Exercise directions:
Copy out the records below with "data points" swapped for "values" everywhere and nothing else changed. Leave the pictures out.

[Dataset entries]
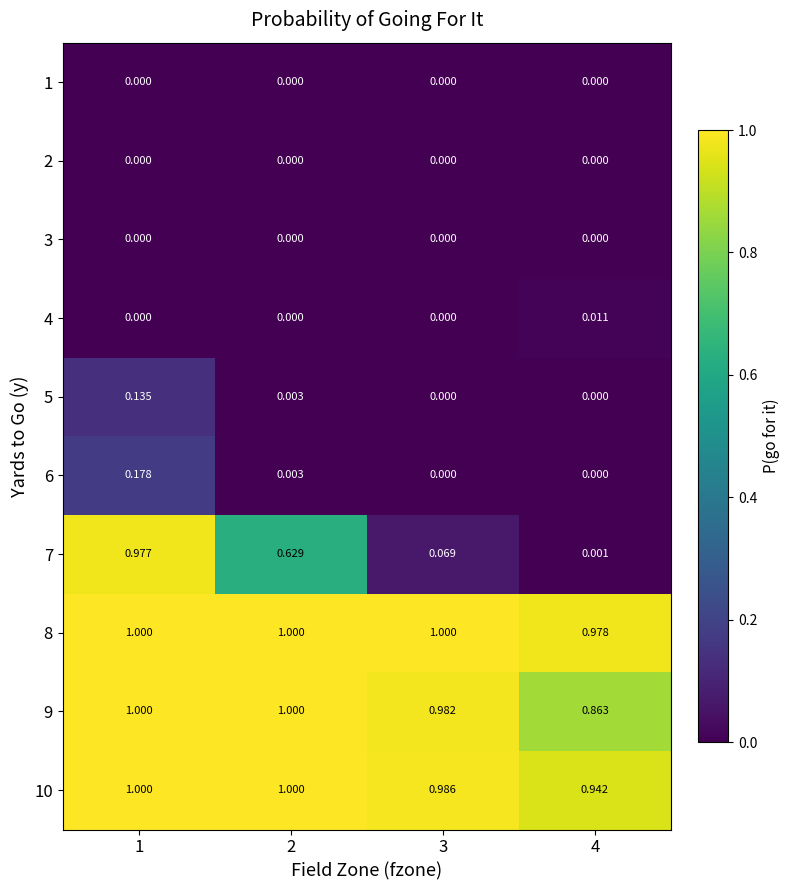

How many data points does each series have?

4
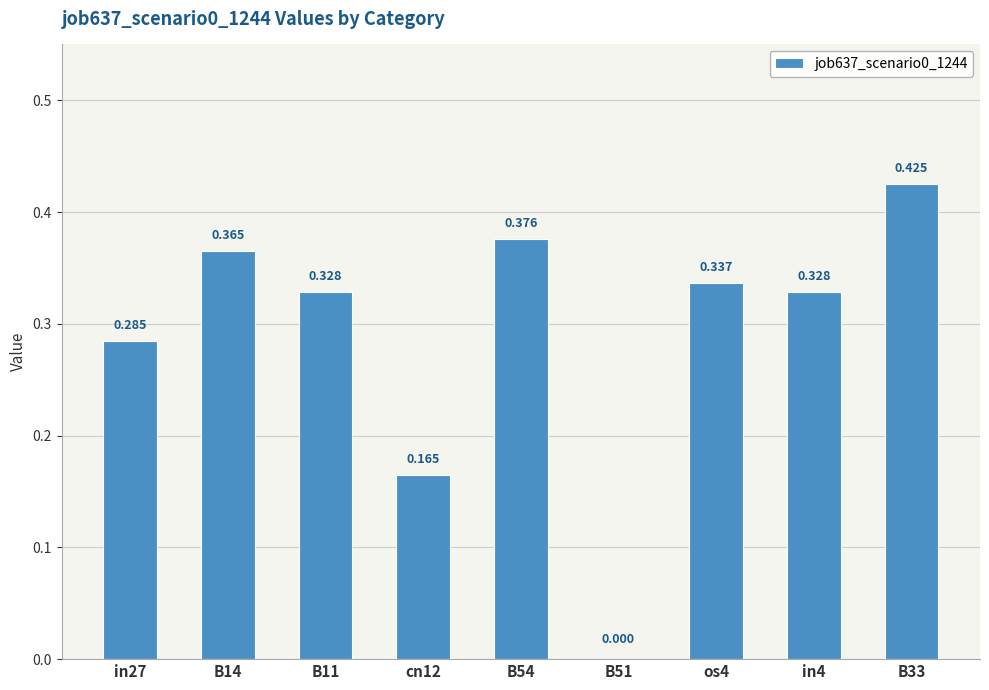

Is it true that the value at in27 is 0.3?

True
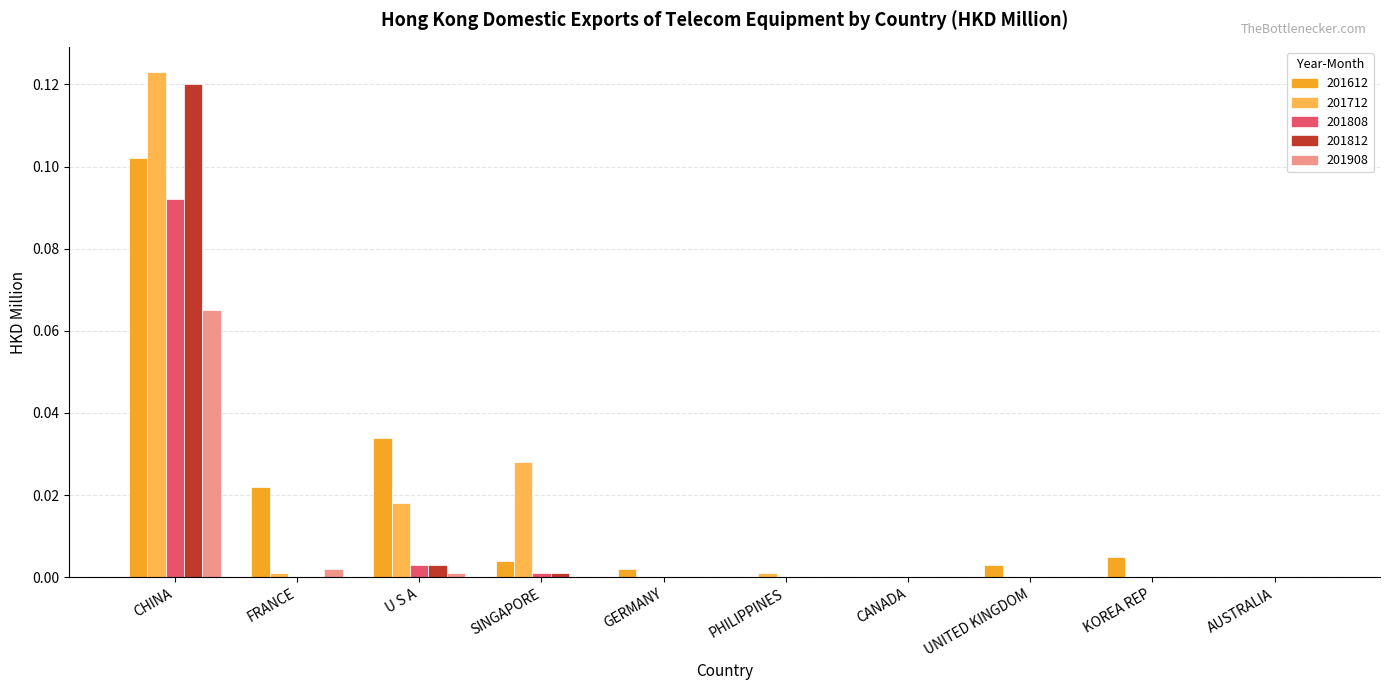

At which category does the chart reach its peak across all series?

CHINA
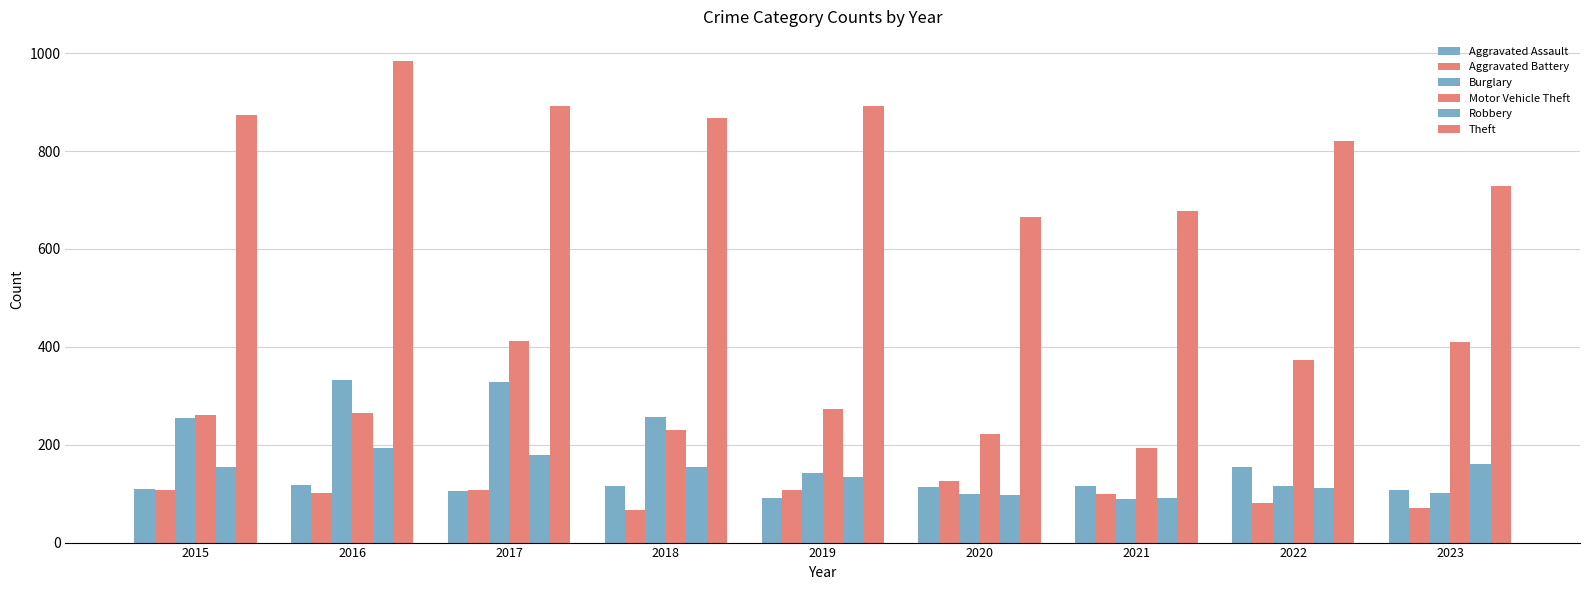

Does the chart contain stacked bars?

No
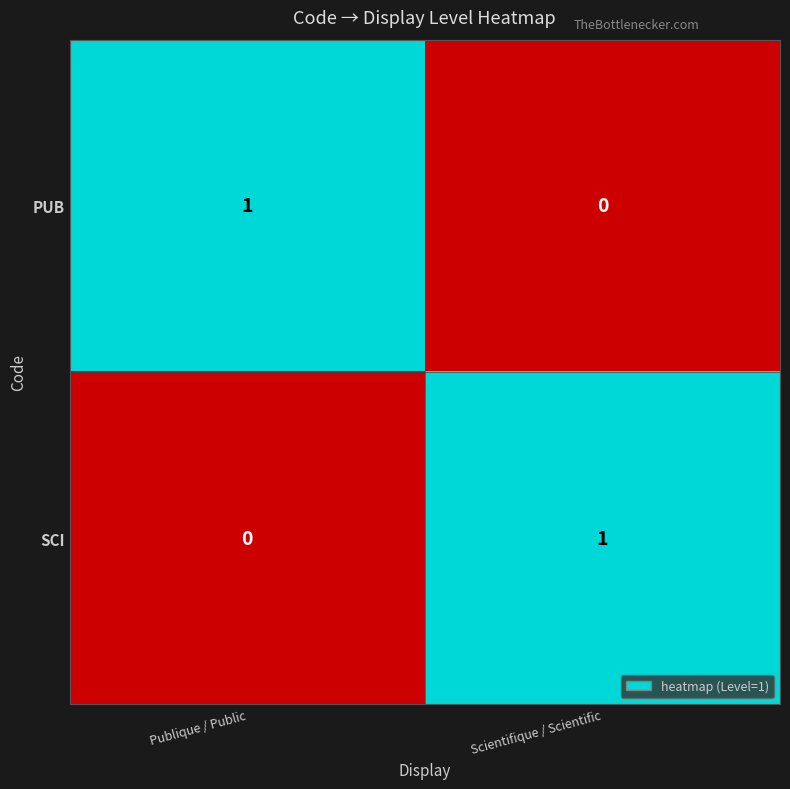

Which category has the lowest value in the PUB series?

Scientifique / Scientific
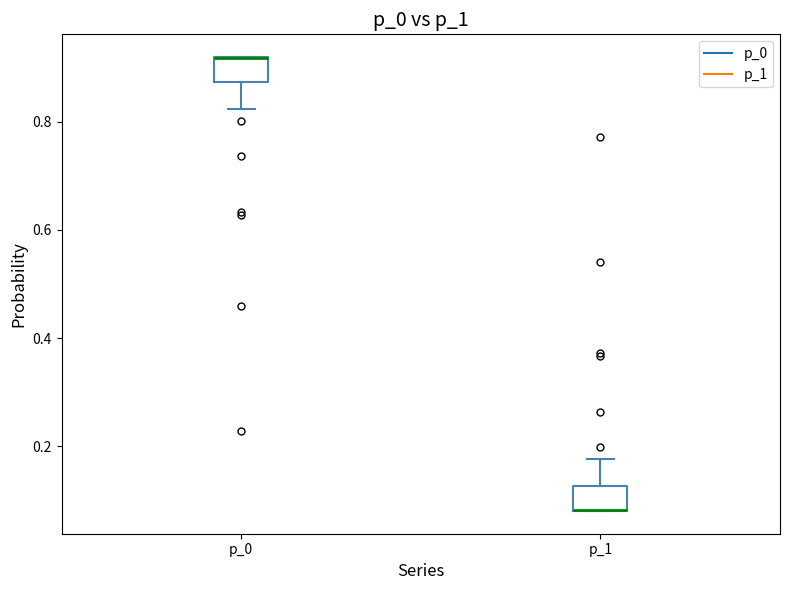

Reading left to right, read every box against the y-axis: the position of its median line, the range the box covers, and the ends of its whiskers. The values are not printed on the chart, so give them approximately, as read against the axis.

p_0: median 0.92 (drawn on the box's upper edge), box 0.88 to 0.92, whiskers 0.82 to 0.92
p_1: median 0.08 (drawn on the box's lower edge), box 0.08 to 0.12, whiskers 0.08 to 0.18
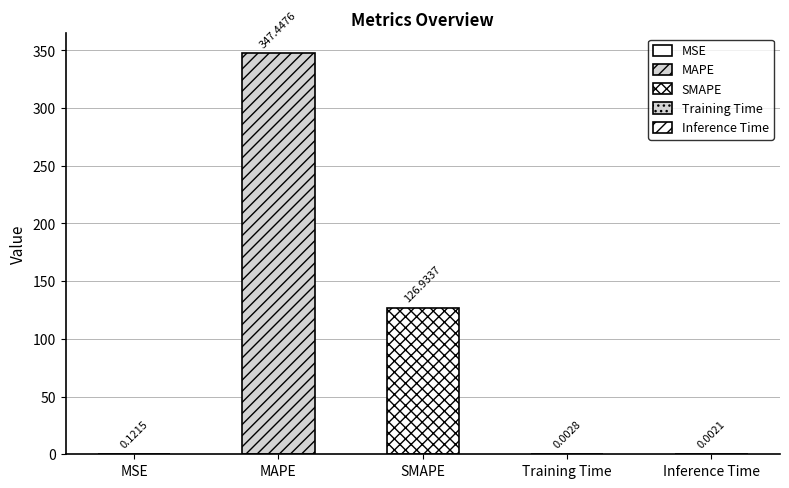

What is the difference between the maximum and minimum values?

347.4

Exercise response:
How many values does each series have?

4

Is it true that the value at in27 is 0.3?

True

At which category does the chart reach its peak across all series?

CHINA

Does the chart contain stacked bars?

No

Which category has the lowest value in the PUB series?

Scientifique / Scientific

Reading left to right, read every box against the y-axis: the position of its median line, the range the box covers, and the ends of its whiskers. The values are not printed on the chart, so give them approximately, as read against the axis.

p_0: median 0.92 (drawn on the box's upper edge), box 0.88 to 0.92, whiskers 0.82 to 0.92
p_1: median 0.08 (drawn on the box's lower edge), box 0.08 to 0.12, whiskers 0.08 to 0.18

What is the difference between the maximum and minimum values?

347.4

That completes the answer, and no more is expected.